En este ambiente, cualquier sindicato que depende del estado para hacer cumplir sus alzas ya pierde terreno. Un reclamo que depende de abogados, declaraciones, y agencias federales es un reclamo que se puede ignorar.
Pero un sindicato que se construye en acción directa y fuerza colectiva hace cumplir sus alzas sí mismo. No necesitamos ganar reconocimiento por el estado para actuar como sindicato. No necesitamos que el jefe esté de acuerdo con el proceso para hacer reclamos. Y no necesitamos un contrato para defender nuestra dignidad. Nos necesitamos los unos a los otros .
Nuestra carta de reclamo funcionó no porque fuera jurídicamente vinculante, sino porque las personas que la entregaron fueron organizadas. Fuimos organizados, visibles, y estuvimos listos para intensificarnos. Esto es lo que logra el pago al obrero y lo que previene represalia.
Esto es como funciona el verdadero poder. No en papel. En la zona.
Construyendo poder en acción: de cartas de reclamo a la intensificación
En Diciembre 30, 2018, intensificamos aún más: entregamos un segundo reclamo pidiendo un aumento general para los empleados de la cocina. Pedimos un aumento de 50¢ inmediato, y otro de 50¢ cada 6 meses a partir de ese momento. No fue caridad- fue una respuesta al incremento de habilidad, experiencia, y responsabilidad que los obreros ya habían tenido , sin compensación. La huelga duró mucho más tiempo de lo que esperábamos, pero sobrepasamos el jefe casi diez a uno y finalmente él cedió.

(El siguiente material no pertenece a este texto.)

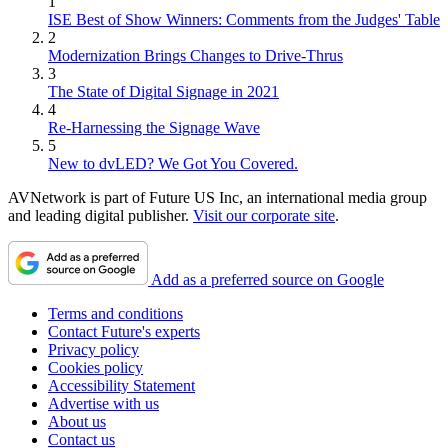
1
ISE Best of Show Winners: Comments from the Judges' Table
2
Modernization Brings Changes to Drive-Thrus
3
The State of Digital Signage in 2021
4
Re-Harnessing the Signage Wave
5
New to dvLED? We Got You Covered.
AVNetwork is part of Future US Inc, an international media group
and leading digital publisher.
Visit our corporate site
.
Add as a preferred source on Google
Terms and conditions
Contact Future's experts
Privacy policy
Cookies policy
Accessibility Statement
Advertise with us
About us
Contact us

Menos de un año después, en Julio 3, 2019, entregamos otros reclamos, de nuevo a través de una marcha contra el jefe. Esta vez, cuando el dueño no cumplió, no retrocedimos. Intensificamos estratégicamente:
- Zap de teléfono: obreros y simpatizantes inundaron los teléfonos de los jefes mientras él se fue de vacaciones en Cape Cod con llamadas para demandar acción.
- Volantes en el comedor: durante horas ocupadas, distribuimos volantes que explican la situación a los clientes para pedirles contactar los dueños directamente
- Acción de camisetas: coordinación por turnos donde los obreros vestían los mismos mensajes en su trabajo, creando un sentido de visibilidad y unidad.
No todos las demandas se aceptaron. Unas se ignoraron. Pero con cada acción avanzamos nuestra capacidad colectiva. No solamente hemos mejorado el estilo de nuestras cartas de reclamo- aprendimos cómo intensificar acciones, cómo hacer estrategia, y cómo leer las dinámicas de poder de nuestra zona de producción en tiempo real.
Es algo que un contrato no puede enseñar. Y esta es la razón por la que rechazamos la idea de que acuerdos legales son lo que “solidifica” las alzas. Con demasiada frecuencia, se dice a los obreros que un contrato es el paso final, la prueba de que es “verdad” su sindicato. Pero como podemos ver, especialmente ahora con un NLRB casi paralizado, los contratos sólo tienen la fuerza de la organización que les respalda.
En nuestra campaña, fue la acción lo que ganó el pago atrasado. Fue la organización que ganó más aumentos. Fue la intensificación que obligó a los jefes responder. Y fue el proceso de la huelga misma que nos fortaleció y nos llenó de confianza.
No solo ganamos alzas. Creamos un espacio en que los obreros se transformaron en organizadores. Y en el acto de hacer esto, no solo fuimos resistiendo la explotación; fuimos creyendo el mundo nuevo en la cáscara de lo viejo.
El comité en Sakana disminuyó con los años, y el restaurante se quebró finalmente . Pero la campaña produjo lecciones de organización que aún se relatan en artículos, casos prácticos en entrenamiento, por los más y mejores organizadores que seguimos produciendo en el IWW y a lo largo de la industria de restaurantes.
Este artículo originalmente apareció en la edición 2026 Invierno de la revista Industrial Worker.